Time Warner has wanted to offload AOL for a while, but now Microsoft and Yahoo are scrambling for Plan B's in the aftermath of failed buyout talks. AOL has a growing ad network and an aggressive new strategy, and could be a decent acquisition for either company. The question is, where should it end up?
AOL is strong in display advertising, and it's bulking up its family of Web properties with a number of new sites.
Yesterday brought the launch of a personal finance site called WalletPop and a photography site called Pixcetera. It's part of a new strategy to sell advertising: roll out lots of small, niche sites and let them grow or fail on their own.
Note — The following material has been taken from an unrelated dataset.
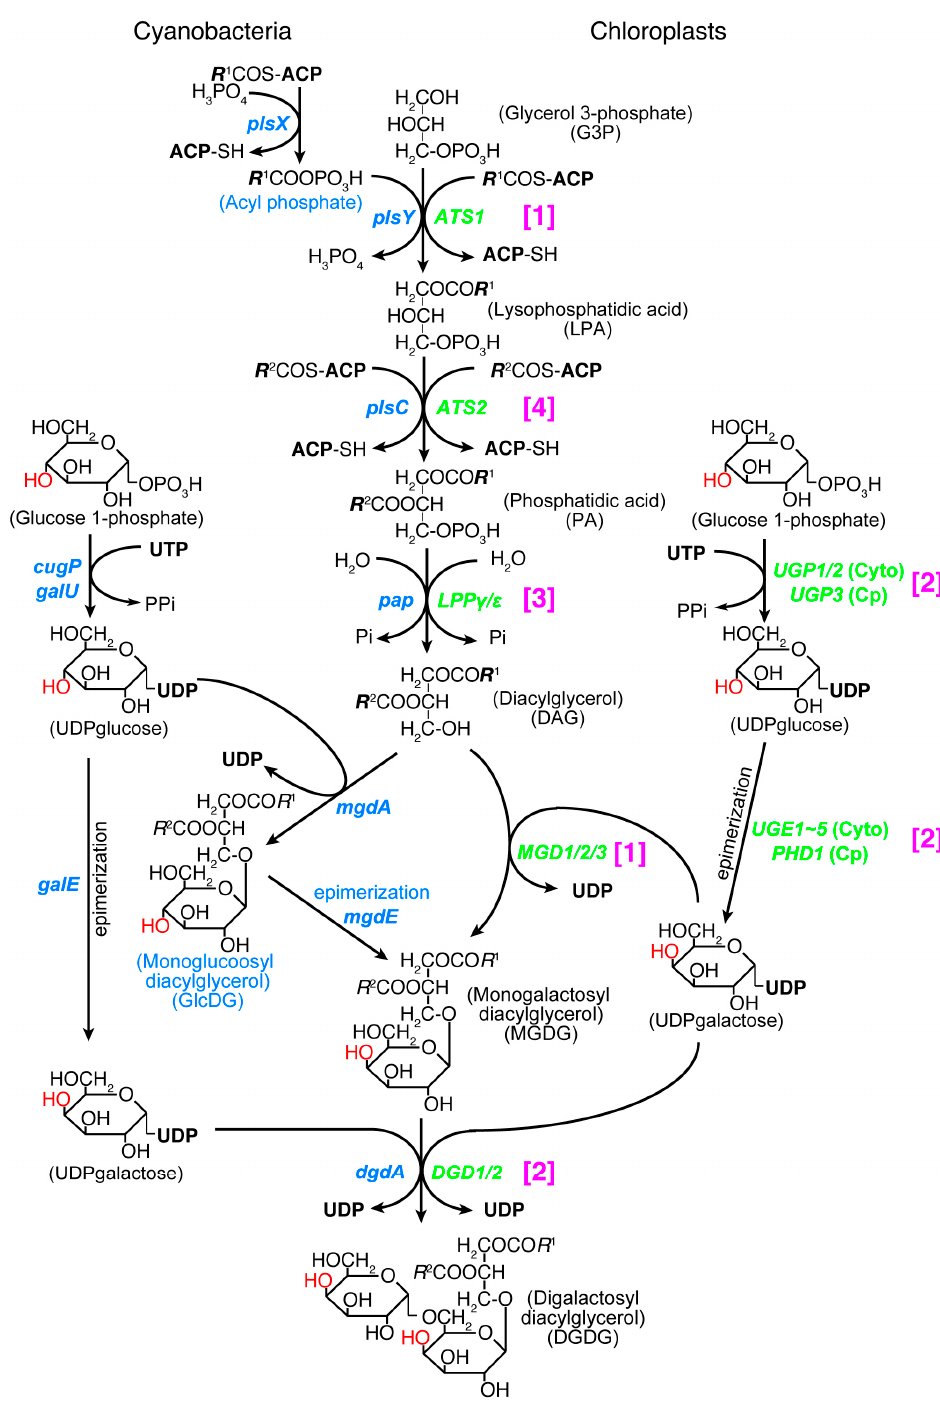
Figure 2. Glycolipid biosynthesis pathways in cyanobacteria and chloroplasts. The distinction between galactose and glucose is shown by the 4’-OH group in red. Cyanobacterial genes are shown in cyan, whereas eukaryotic or non-cyanobacterial genes are shown in green. Note that the biochemical reactions are different in the two steps marked [1] in magenta. In other steps, biochemically identical reactions are catalyzed by structurally unrelated (isofunctional non-homologous) enzymes marked [2]. Eukaryotic paralogs and phylogenetically distant orthologs are marked [3] and [4], respectively.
Silicon Alley Insider argues that AOL is a better fit with Yahoo, since both companies' content sites and e-mail/IM systems complement each other. Yahoo's display advertising would get a boost as well. But Microsoft will offer more money, SAI says.
Kara Swisher suggests Microsoft could make good use of AOL's ad capabilities and Web properties.
paidContent says that Yahoo could appease angry shareholders with an AOL merger and show that the company can grow without Microsoft. On the other hand, Microsoft could use AOL to gain more traffic and become stronger in advertising.
Search Engine Land comes out of left field with this idea: Microsoft could buy AOL and then buy Yahoo's search business.
Disclosures: I don't own shares of any companies mentioned in this
post. And while Microsoft owns this blog, Microsoft does not control,
censor or otherwise have any editorial influence over what I write.